◆ Testo fornito ◆
**********
Come loro anche Marmeladov ha coscienza di essere inescusabile.

Perché a noi fa tanta pena Marmeladov, ma il buon uomo, oltre a causare la morte della moglie, tra stenti ed angosce, lascia che la sua stessa figlia, Sonja, si prostituisca per mantenere loro tutti, e, per quel che potrebbe dipendere da lui, anche i più piccoli hanno il destino già segnato.

Il punto è che, come diceva Chesterton in un racconto di Padre Brown, la gente, il mondo è pronto a perdonare i peccati che non ritiene tali: l’adulterio, perché è un’eccentricità (mica poi tanto), il furto o la truffa, quando non ne siamo vittime noi, la maldicenza, perché è così divertente, l’invidia e giù a rotta di collo. Sant’Agostino notava, nelle Confessioni, che alcuni suoi colleghi erano proclivi a passar sopra a qualsiasi nefandezza ma non ad un errore di costrutto sintattico o retorico. Noi che veniamo molti secoli dopo, e quindi siamo molto più civili, possiamo perdonare se donne che nostro marito frequenti siti  pedopornografici ma non che porti il calzino corto; se uomini, che la compagna faccia sesso online ma non che vada in giro con l’ascella tropicale! Non è un’esagerazione, badate.
**********
◆ Dati forniti ◆

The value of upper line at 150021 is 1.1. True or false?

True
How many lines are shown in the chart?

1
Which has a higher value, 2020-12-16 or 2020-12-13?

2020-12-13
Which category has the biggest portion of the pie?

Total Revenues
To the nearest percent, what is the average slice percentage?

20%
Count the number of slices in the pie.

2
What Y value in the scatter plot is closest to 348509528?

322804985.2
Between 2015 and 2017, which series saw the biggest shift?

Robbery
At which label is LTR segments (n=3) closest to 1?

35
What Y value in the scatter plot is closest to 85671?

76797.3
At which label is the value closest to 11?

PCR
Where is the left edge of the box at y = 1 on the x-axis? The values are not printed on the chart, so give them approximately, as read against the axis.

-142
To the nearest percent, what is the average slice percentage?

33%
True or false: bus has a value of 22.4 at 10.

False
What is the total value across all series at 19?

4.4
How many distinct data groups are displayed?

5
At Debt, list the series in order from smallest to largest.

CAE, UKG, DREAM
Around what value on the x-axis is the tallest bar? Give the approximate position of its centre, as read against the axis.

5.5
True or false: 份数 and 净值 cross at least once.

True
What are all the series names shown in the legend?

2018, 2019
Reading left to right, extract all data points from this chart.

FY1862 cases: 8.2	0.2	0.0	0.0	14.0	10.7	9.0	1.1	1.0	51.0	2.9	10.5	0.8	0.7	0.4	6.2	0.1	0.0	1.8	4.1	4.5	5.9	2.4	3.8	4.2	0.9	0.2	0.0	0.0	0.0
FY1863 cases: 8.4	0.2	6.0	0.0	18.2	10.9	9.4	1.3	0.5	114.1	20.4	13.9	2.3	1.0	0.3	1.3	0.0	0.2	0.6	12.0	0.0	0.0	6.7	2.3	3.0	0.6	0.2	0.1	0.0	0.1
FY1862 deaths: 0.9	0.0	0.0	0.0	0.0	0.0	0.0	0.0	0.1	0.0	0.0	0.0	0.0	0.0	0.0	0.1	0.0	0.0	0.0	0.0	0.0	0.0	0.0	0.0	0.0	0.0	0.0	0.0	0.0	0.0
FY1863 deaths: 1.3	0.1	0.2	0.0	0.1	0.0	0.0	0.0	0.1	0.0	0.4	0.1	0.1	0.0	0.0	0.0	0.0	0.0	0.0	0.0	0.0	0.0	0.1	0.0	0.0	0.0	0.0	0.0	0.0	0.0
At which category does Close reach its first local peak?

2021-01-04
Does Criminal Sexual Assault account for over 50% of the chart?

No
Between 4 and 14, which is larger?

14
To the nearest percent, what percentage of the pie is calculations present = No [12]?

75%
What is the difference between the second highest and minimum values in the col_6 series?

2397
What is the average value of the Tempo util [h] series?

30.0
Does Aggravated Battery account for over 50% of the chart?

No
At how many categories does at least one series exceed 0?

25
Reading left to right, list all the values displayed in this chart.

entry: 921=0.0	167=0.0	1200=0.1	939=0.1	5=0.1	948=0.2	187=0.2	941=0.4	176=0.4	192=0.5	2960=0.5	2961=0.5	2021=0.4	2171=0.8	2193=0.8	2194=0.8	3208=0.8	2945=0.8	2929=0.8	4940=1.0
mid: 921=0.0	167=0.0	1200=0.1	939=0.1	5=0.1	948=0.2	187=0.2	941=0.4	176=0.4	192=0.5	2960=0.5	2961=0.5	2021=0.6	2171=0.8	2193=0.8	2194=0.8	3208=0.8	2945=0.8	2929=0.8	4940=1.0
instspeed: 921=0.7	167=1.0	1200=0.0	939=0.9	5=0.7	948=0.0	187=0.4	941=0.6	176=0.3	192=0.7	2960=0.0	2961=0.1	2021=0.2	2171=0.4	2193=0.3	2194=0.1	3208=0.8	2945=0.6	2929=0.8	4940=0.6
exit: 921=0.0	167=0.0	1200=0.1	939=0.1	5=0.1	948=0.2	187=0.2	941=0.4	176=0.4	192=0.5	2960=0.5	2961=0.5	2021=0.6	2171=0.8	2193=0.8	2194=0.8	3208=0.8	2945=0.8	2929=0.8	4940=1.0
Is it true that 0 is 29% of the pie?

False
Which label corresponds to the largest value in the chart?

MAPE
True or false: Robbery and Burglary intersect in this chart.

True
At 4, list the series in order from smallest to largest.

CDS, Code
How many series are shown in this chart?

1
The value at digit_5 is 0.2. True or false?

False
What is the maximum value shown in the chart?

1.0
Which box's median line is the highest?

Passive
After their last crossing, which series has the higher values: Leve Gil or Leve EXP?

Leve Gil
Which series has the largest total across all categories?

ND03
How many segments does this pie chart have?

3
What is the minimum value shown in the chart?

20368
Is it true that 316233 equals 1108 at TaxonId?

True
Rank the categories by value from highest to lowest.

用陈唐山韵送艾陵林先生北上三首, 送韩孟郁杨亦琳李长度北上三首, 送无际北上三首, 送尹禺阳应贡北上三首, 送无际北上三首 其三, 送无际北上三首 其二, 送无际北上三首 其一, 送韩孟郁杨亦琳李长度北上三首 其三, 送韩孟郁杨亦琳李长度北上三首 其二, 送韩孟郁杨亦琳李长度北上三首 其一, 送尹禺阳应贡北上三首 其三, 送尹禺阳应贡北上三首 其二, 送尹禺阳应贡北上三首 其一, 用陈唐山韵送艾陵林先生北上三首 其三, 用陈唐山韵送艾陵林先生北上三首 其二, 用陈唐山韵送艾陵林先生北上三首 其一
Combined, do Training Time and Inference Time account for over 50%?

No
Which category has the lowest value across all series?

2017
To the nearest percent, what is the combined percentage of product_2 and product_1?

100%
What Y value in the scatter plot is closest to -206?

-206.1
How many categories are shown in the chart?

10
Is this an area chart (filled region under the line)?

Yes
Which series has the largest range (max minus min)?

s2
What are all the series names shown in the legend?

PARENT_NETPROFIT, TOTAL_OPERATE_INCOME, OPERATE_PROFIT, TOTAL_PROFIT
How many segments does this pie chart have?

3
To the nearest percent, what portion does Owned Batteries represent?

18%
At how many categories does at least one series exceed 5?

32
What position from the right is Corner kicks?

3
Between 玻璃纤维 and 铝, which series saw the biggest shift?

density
**********
◆ Analisi del materiale ◆
(a) Riscrivi in forma più breve il paragrafo del testo su Marmeladov che comincia con «Perché a noi fa tanta pena», conservandone i fatti principali.
(b) Trascrivi fedelmente il brano del testo su Marmeladov che comincia con «Perché a noi» e termina con «destino già segnato.».
Le righe non servono per svolgere l'esercizio.

◆ Soluzioni dell'esercizio ◆
(a) Marmeladov suscita compassione, ma causa la morte della moglie tra stenti e angosce. Lascia inoltre che la figlia Sonja si prostituisca per mantenere tutta la famiglia, e per quanto dipende da lui anche i figli più piccoli hanno il destino già segnato.

(b)
Perché a noi fa tanta pena Marmeladov, ma il buon uomo, oltre a causare la morte della moglie, tra stenti ed angosce, lascia che la sua stessa figlia, Sonja, si prostituisca per mantenere loro tutti, e, per quel che potrebbe dipendere da lui, anche i più piccoli hanno il destino già segnato.